-------- Data provided

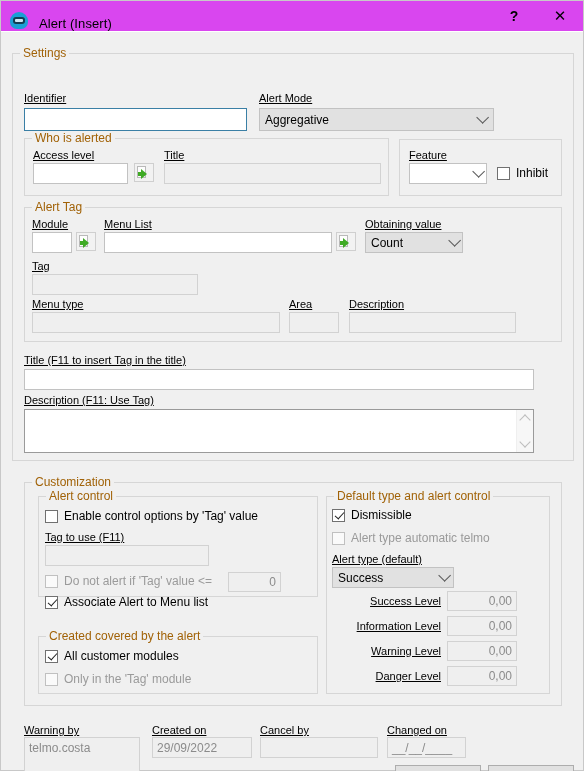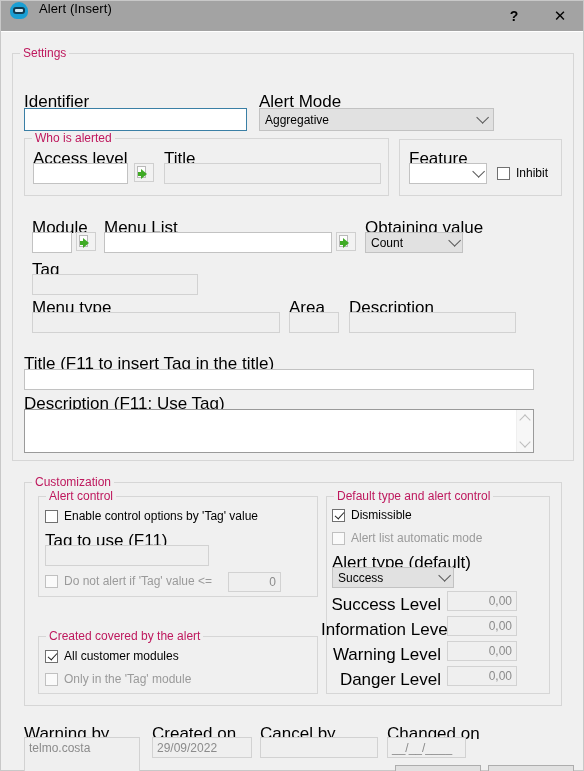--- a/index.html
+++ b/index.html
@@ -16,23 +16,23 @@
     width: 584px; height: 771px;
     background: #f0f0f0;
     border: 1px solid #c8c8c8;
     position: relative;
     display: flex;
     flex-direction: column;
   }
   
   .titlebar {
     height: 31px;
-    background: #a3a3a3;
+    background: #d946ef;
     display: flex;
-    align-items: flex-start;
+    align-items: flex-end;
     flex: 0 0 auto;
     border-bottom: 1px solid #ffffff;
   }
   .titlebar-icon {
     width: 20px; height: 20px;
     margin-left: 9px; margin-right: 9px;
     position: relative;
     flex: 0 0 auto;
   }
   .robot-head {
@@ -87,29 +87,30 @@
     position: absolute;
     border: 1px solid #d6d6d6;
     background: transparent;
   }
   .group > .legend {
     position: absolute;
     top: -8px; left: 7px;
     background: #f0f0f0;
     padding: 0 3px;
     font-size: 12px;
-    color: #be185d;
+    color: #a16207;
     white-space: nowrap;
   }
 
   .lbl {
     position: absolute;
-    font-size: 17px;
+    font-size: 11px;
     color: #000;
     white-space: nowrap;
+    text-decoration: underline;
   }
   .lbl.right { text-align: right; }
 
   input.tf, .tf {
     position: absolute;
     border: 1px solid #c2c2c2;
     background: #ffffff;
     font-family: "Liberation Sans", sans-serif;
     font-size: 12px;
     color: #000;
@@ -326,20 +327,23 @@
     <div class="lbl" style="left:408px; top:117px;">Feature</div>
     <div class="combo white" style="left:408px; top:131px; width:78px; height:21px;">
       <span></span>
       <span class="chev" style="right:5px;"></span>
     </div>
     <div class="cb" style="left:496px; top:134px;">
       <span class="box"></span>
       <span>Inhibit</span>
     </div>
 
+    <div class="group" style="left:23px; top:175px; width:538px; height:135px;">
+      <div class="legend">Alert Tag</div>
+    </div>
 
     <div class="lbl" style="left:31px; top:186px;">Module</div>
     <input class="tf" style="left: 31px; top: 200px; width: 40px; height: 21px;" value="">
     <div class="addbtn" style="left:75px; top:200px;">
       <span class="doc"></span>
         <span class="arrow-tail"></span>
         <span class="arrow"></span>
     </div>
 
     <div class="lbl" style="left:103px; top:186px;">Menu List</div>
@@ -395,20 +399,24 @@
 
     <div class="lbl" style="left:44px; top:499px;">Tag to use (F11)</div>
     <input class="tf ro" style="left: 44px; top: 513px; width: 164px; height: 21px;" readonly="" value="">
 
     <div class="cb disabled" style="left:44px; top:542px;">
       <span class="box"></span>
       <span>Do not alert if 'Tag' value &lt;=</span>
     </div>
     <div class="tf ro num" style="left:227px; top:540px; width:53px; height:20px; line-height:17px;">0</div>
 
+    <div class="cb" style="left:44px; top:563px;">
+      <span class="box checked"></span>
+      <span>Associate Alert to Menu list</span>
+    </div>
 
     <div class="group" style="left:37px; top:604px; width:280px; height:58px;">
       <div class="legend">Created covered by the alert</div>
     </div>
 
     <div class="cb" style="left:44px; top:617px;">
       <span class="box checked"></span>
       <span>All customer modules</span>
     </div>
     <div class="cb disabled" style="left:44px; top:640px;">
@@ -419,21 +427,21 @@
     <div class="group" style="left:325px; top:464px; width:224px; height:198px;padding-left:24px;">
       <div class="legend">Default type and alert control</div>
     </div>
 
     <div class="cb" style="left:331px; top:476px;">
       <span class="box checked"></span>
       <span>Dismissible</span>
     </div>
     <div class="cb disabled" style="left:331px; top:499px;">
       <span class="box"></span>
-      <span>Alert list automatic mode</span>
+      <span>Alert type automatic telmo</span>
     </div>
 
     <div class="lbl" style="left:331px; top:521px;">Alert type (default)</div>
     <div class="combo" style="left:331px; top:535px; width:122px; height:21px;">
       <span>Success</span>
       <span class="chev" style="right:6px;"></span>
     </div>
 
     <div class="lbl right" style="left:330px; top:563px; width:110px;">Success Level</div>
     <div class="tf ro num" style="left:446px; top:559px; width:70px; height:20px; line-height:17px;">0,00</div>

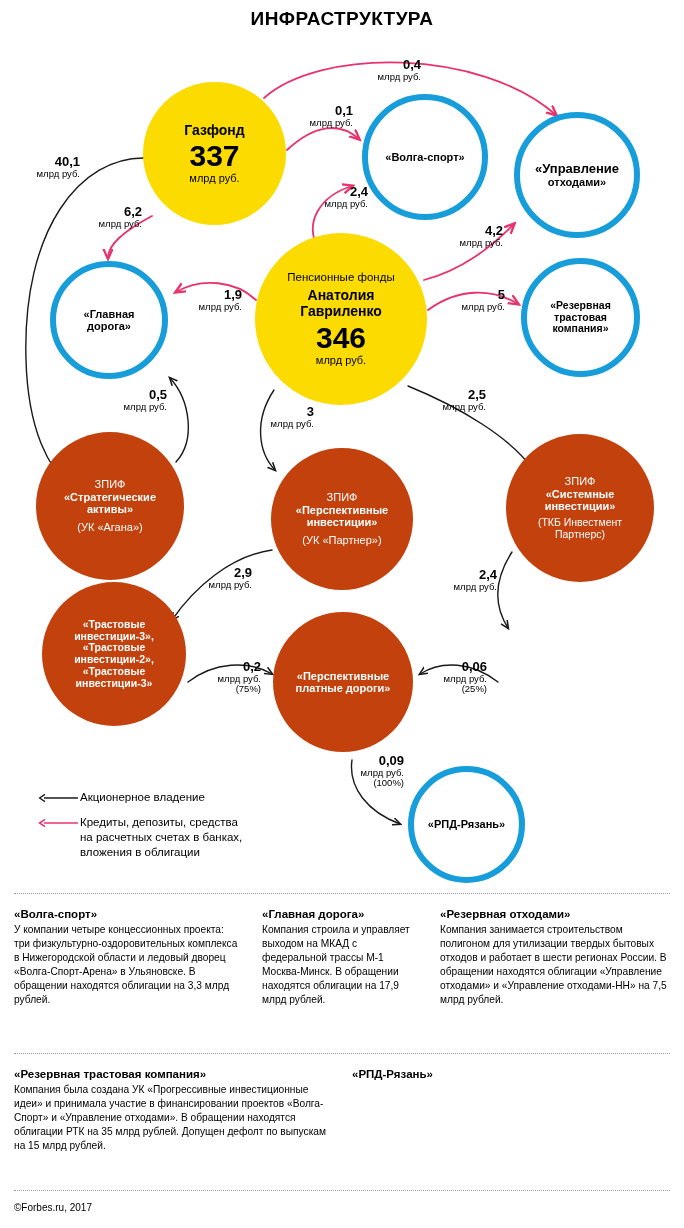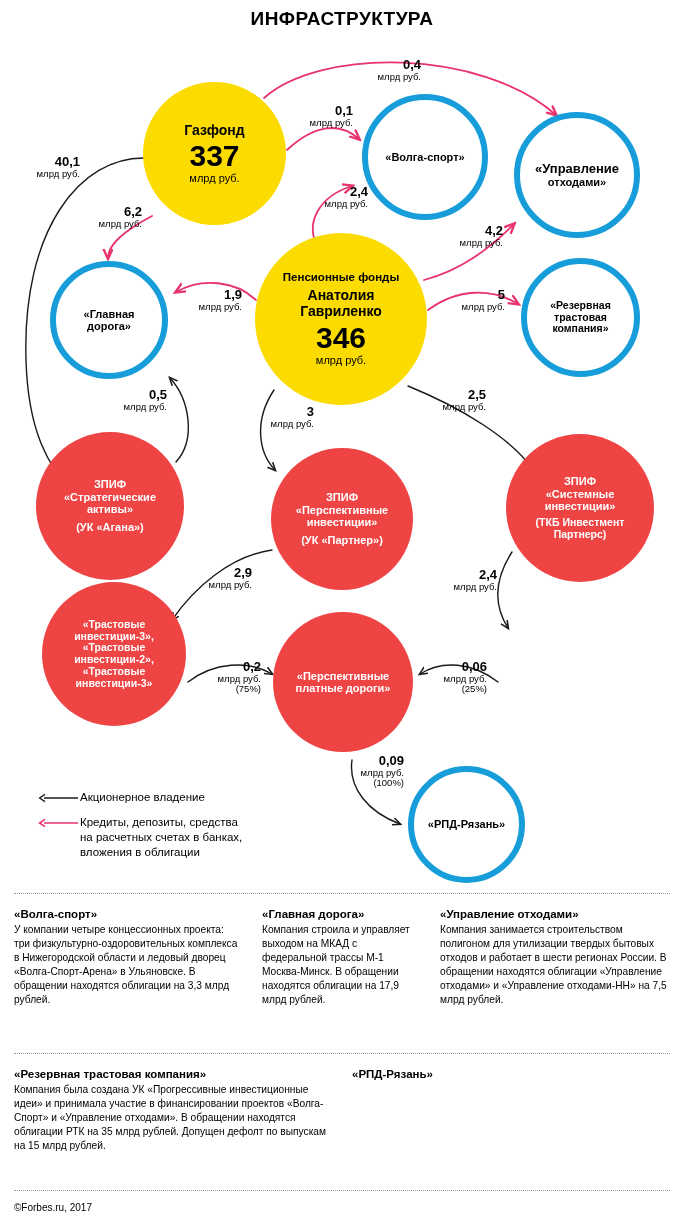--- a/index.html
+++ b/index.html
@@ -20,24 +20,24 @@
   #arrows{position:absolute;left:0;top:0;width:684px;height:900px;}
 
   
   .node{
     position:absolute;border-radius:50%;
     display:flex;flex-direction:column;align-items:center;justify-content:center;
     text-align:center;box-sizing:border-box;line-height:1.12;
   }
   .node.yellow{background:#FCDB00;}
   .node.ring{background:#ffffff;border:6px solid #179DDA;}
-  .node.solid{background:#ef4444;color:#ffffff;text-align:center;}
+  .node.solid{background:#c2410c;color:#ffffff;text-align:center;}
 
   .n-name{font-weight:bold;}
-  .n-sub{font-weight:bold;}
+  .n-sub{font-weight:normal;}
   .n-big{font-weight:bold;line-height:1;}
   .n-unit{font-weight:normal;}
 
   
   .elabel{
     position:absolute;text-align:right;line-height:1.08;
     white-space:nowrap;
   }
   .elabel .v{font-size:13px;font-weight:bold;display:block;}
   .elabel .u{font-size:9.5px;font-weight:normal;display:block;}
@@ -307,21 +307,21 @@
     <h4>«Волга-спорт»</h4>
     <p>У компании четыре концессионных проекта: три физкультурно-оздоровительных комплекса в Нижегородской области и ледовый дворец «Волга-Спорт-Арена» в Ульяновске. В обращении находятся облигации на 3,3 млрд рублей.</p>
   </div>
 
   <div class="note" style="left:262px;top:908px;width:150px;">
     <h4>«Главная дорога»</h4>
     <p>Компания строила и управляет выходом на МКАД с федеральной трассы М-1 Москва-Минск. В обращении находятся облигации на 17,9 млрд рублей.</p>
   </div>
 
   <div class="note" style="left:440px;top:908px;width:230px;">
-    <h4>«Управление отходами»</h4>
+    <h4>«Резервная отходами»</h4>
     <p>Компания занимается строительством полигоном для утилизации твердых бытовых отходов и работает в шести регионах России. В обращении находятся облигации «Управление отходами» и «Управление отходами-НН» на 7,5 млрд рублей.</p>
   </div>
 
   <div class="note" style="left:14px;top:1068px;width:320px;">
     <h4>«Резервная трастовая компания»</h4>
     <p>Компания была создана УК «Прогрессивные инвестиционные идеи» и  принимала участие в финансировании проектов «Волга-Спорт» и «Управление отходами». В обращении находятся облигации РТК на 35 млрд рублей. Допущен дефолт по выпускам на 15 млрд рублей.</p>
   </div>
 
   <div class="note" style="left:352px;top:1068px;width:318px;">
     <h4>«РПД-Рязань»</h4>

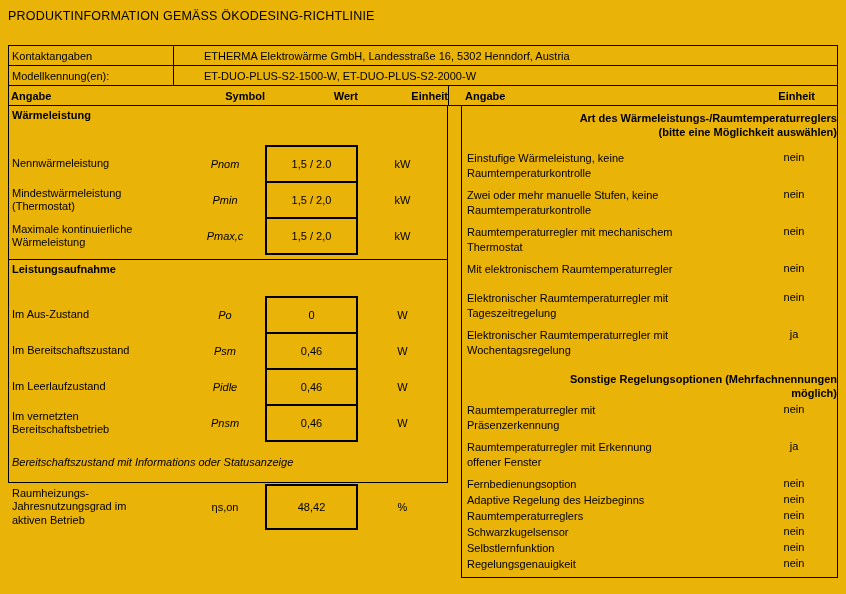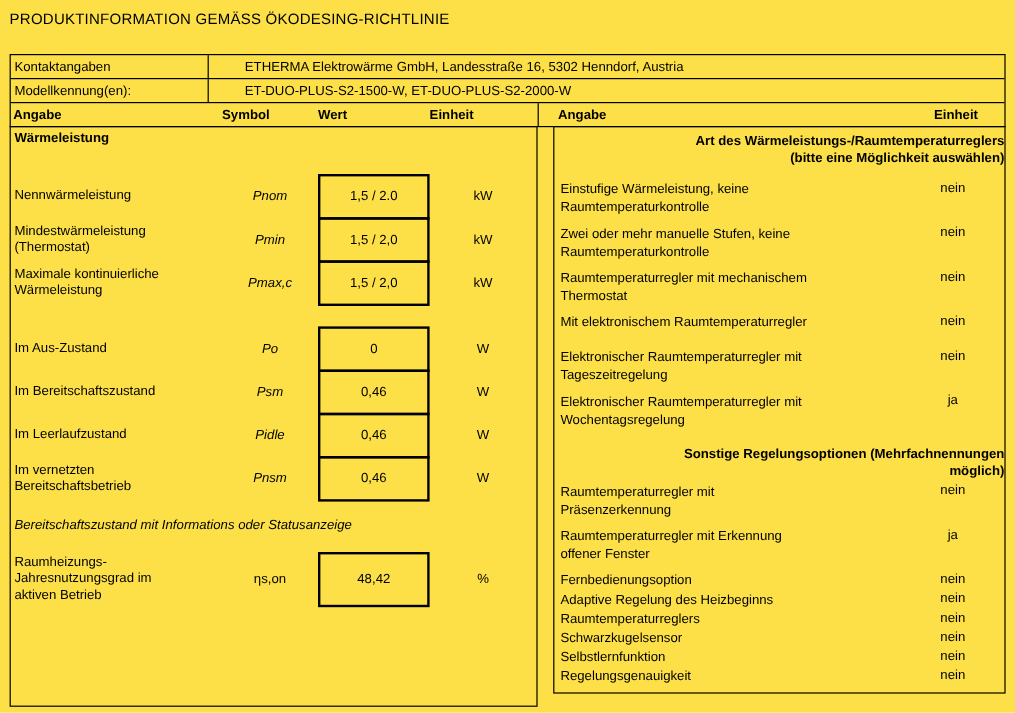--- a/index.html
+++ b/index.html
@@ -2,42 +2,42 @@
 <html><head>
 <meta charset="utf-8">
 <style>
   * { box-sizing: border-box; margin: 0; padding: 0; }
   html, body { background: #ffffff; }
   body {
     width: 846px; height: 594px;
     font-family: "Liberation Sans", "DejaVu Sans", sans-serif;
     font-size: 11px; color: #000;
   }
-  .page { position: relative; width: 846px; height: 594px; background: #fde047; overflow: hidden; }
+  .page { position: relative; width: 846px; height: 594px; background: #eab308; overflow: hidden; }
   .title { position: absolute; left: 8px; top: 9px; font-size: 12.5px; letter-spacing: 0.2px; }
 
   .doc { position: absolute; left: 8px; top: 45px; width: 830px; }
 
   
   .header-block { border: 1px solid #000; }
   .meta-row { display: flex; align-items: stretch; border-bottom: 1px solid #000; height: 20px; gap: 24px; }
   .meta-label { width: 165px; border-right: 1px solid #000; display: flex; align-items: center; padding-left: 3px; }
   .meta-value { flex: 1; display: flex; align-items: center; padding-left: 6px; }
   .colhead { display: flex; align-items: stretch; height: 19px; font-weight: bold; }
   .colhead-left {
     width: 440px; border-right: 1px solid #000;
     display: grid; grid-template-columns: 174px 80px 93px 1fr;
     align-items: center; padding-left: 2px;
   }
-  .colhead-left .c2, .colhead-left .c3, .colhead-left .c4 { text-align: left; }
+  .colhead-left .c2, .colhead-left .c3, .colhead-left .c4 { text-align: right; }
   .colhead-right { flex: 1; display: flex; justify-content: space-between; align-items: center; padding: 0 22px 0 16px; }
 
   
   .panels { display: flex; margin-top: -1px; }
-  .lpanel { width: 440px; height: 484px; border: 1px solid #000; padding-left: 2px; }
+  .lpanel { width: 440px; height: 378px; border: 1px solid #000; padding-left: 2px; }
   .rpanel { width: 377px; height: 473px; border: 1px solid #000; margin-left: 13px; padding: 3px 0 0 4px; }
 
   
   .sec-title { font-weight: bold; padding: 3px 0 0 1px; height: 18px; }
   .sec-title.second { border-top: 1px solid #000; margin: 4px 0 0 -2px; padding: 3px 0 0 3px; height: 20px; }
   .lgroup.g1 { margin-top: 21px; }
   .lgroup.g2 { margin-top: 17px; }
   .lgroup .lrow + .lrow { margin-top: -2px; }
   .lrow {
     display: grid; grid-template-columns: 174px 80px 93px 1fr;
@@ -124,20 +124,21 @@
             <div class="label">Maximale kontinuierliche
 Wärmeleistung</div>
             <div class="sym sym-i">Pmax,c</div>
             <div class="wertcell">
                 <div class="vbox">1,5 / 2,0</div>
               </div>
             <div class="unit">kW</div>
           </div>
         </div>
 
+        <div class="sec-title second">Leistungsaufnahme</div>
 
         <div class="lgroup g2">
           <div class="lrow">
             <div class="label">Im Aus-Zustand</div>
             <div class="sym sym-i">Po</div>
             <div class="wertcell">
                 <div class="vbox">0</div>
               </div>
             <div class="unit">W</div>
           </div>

----------------

Number of lines containing "type" in the data: state it and nothing more.

Problem solution | 3